A empresa já colocou robôs a trabalhar em duas instalações reais, não apenas num laboratório. Numa empresa de plásticos sob encomenda, os robôs da Reimagine aprenderam a gerir impressoras 3D durante a noite, removendo plataformas de impressão acabadas, operando fechos e pressionando comandos. A equipa do cliente usou depois a plataforma para adicionar fases extras: lavagem, cura e secagem de peças.

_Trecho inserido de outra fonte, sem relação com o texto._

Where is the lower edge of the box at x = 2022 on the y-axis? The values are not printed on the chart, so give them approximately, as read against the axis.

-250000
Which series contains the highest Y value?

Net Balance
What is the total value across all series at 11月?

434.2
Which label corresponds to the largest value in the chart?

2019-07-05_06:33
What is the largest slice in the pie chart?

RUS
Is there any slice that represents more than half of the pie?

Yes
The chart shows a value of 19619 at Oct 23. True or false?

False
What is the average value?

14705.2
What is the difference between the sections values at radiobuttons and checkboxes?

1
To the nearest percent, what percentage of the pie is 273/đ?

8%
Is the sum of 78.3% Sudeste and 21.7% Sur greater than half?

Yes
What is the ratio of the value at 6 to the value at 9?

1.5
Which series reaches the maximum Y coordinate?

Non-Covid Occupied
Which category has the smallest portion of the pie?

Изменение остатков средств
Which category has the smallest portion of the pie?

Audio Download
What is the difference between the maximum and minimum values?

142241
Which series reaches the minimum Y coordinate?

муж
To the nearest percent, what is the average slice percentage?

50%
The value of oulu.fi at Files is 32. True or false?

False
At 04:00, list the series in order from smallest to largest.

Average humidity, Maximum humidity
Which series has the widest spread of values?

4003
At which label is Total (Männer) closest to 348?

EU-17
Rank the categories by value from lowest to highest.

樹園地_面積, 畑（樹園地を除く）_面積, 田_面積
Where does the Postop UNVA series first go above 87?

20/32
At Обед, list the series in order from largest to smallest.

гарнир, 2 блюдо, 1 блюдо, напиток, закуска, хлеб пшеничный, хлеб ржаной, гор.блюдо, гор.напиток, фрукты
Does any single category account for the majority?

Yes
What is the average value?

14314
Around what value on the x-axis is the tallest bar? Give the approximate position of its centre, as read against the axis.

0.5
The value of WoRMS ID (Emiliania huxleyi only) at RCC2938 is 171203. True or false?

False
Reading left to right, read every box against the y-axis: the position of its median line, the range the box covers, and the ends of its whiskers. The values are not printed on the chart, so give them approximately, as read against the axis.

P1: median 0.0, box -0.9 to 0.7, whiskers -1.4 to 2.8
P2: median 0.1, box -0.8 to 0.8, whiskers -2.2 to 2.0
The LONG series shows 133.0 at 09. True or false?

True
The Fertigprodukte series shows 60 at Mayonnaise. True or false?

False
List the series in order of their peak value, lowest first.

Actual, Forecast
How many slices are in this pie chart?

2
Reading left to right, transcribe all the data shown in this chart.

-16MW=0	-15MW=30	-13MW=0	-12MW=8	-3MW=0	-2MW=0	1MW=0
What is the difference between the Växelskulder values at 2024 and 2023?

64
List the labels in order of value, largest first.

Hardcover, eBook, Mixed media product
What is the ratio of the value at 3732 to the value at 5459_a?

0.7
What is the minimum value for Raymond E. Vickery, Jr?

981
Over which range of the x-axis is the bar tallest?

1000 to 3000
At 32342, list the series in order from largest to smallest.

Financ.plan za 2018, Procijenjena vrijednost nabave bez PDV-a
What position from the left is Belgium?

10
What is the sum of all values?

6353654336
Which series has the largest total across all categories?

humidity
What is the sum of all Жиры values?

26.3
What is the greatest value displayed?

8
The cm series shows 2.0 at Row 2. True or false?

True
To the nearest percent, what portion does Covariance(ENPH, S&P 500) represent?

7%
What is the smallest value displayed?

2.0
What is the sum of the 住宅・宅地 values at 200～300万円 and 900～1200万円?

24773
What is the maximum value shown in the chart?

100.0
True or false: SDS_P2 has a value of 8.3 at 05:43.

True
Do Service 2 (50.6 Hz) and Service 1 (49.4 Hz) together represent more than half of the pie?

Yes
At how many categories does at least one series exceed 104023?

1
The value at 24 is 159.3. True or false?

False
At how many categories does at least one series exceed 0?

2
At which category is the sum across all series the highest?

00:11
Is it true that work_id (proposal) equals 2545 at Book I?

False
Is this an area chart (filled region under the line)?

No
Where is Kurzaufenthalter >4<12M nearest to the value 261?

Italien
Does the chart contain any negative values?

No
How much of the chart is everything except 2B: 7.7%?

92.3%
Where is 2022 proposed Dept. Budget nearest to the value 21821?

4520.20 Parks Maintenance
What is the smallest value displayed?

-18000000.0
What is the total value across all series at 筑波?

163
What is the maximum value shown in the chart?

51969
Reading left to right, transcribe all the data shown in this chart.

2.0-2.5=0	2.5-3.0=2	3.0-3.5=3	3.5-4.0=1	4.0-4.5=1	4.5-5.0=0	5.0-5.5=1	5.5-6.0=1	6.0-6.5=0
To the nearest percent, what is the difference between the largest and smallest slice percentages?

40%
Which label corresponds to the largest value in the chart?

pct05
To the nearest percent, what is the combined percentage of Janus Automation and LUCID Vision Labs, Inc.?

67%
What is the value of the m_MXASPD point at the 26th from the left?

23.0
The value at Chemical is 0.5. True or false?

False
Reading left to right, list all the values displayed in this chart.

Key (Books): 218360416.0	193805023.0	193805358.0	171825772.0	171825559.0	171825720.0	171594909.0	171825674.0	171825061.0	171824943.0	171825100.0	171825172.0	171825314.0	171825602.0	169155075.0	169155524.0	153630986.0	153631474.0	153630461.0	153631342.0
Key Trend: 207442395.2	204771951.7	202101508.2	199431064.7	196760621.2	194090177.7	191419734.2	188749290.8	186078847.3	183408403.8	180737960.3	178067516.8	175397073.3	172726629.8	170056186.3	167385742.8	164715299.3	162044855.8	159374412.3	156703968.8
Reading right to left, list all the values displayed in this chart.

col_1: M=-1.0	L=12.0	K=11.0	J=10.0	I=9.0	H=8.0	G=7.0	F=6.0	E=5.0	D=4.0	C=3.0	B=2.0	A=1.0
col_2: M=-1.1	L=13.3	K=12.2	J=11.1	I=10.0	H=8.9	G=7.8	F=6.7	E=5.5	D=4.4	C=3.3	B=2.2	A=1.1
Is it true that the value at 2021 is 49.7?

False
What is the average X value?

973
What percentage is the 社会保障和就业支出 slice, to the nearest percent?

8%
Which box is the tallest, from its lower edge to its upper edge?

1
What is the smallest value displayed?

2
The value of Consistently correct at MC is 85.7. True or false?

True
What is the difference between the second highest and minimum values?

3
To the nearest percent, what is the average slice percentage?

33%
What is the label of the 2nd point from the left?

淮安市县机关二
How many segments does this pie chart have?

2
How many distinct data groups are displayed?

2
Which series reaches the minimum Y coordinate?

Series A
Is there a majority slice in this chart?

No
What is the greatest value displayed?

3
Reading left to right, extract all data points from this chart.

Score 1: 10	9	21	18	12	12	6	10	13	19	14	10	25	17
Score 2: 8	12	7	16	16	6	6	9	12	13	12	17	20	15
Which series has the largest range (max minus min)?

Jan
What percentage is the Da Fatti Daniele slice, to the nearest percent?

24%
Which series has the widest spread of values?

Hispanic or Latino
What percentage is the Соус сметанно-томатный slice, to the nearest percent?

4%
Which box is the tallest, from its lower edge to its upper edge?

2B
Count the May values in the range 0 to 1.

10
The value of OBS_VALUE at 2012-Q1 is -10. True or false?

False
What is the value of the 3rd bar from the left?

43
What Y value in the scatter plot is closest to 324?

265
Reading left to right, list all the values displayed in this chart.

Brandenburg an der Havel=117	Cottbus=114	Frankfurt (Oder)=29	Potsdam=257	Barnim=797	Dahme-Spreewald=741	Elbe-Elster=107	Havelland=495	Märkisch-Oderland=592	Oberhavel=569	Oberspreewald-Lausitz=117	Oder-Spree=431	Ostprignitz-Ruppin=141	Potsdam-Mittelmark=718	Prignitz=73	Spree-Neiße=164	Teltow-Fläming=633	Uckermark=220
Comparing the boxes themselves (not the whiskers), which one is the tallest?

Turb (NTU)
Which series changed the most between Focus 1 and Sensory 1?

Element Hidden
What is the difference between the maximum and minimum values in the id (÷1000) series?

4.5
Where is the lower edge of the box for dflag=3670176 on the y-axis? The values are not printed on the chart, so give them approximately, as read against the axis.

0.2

Um segundo projeto envolveu a recuperação de materiais valiosos de discos rígidos usados. A Reimagine trabalhou com engenheiros de processos para construir uma célula de desassemblagem de três robôs que combinava máquinas e pessoas trabalhando lado a lado. Durante esse projeto, o tempo necessário para testar um novo comportamento de robô caiu de aproximadamente um dia para cerca de dez minutos, de acordo com a empresa. Isto significava que os engenheiros podiam ter uma ideia de manhã e vê-la em funcionamento antes do almoço.

Implementação Tarefa ensinada Resultado-chave
Fabricante de plásticos Gestão de impressoras 3D, lavagem, cura, secagem Operários expandiram a automação por si mesmos, sem necessidade de programador
Reciclador de eletrónica Desassemblagem de discos rígidos, célula de três robôs Tempo de prototipagem de comportamento: ~1 dia para ~10 minutos

Scholz tem o cuidado de enquadrar a tecnologia como uma ferramenta que funciona ao lado das pessoas, não uma que as substitui. "Em vez de alguém ter de repetir uma tarefa física tedioso milhares de vezes, pode ensinar o robô e aplicar essa capacidade onde for necessário", disse.

O que vem a seguir?

Uma nova ronda de financiamento é a prioridade imediata. A primeira fase da startup foi apoiada por dinheiro de pré-seed da Fly Ventures, firstminute capital e um grupo de investidores anjos. Scholz diz que a próxima fase se focará em contratar mais pessoal de implementação, expandir para fábricas adicionais e provar que cada nova instalação fica mais rápida e barata do que a anterior.

Como foi relatado pela primeira vez por The Robot Report, a Reimagine junta-se a um campo saturado de empresas que tentam tornar os robôs mais fáceis de treinar, incluindo 1X Technologies, Apptronik e Sanctuary AI. O diferenciador em que a Reimagine está a apostar é a velocidade: quanto mais rápido um operário de fábrica puder ensinar algo novo a um robô, mais útil ele se torna quando os produtos e processos mudam.

Para os operários do chão de fábrica, a mensagem prática é direta. Se esta tecnologia cumprir as suas promessas, treinar um robô pode um dia parecer menos escrever software e mais integrar um novo colega.